Page excerpt:
The assertion that 'violence works' now passes almost unchallenged among the Protestant working class - the section of society which turns out an apparently never-ending stream of recruits to the paramilitary groups.

These young people believe implicitly that Sinn Fein and the IRA have made advances, that those advances have been achieved by violence, and that they can best be opposed by Protestant violence.

The doubling of the loyalist killing rate in recent years has not taken place in a vacuum, for it is merely a violent manifestation of a general Unionist angst and sense that events are moving against the Protestant community.

Various factors - historical, political, economic, and psychological - help to explain why the loyalist death rate has risen so dramatically, from about six a year in the mid-1980s to last year's total of almost 50. But rational analysis can miss out one of the most striking features of this form of activity - the sheer sectarian hatred which characterises so much of the extreme Protestant violence.

The paramilitary groups have an almost completely tribal perspective of the Northern Ireland conflict. The Catholic population is regarded as foreign and hostile. Anti-Catholicism is a constant; the violence rises and falls according to the loyalist perception of whether Catholics and nationalists are making progress.

Recorded data:
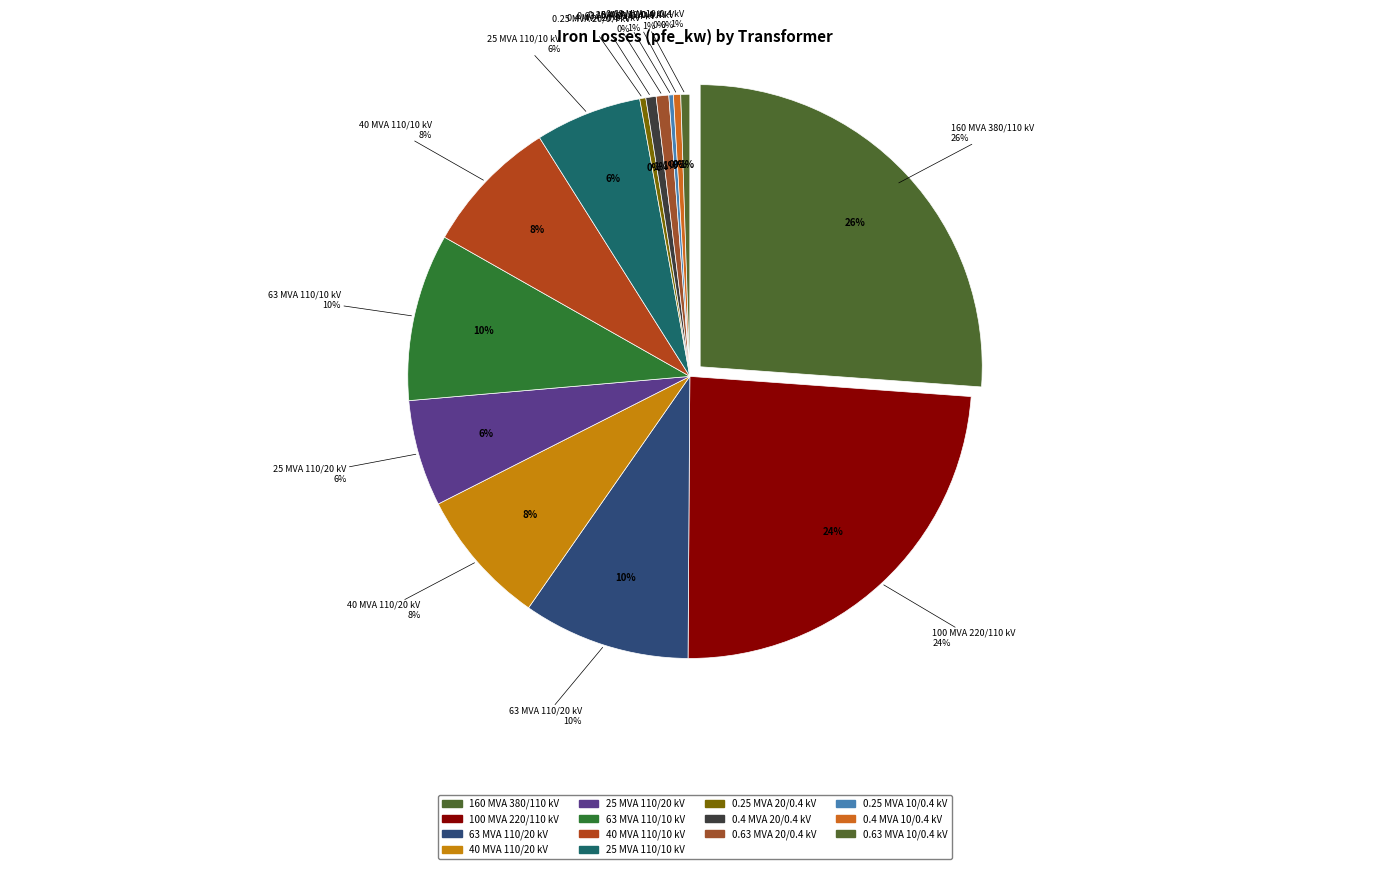

How many slices are in this pie chart?

14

Problem statement:
Extend the passage on loyalist paramilitary violence in Northern Ireland, starting right after its final sentence.

Response:
The claim that a republican meeting was going on in the Loughinisland pub was so ludicrous that no one is expected to believe it. The basic fact was that republicans had killed two Protestants on the Shankill Road in Belfast, and a tribal imperative dictated that Catholics had to be killed in reprisal. The Royal Ulster Constabulary and the Army were on the alert in and around Belfast, so the gunmen went out of town and wreaked their vengeance on an obscure country pub.

Loyalist violence has been a constant of the troubles, but its peaks and troughs have been shaped by the general level of Protestant insecurity. Thus the first loyalist street backlash followed the successful Catholic civil rights marches in the 1960s which were attracting widespread sympathy.

The first upsurge of loyalist killings, in mid-1972, followed the abolition of the Protestant-dominated Stormont parliament. By the mid-1980s loyalist violence had fallen to its lowest level, claiming only 20 victims in a three-year period. But since the 1985 Anglo-Irish agreement, which was interpreted as a victory for nationalists and a defeat for the Unionist cause, the killings have increased.

This rise demonstrates that loyalists take violent exception to perceived IRA successes and to moves which are seen as favouring constitutional nationalists. Loyalist anger has recently been vented on the non-violent Social Democratic and Labour Party, with attacks on the homes of SDLP politicians.

Protestant angst has increased in the past year as the British government and the republicans have become publicly engaged in the peace process. The extreme Protestants greatly resent the fact that Sinn Fein and the IRA have held centre stage in the political arena and they believe that the IRA campaign will not end without significant concessions being made to the republicans.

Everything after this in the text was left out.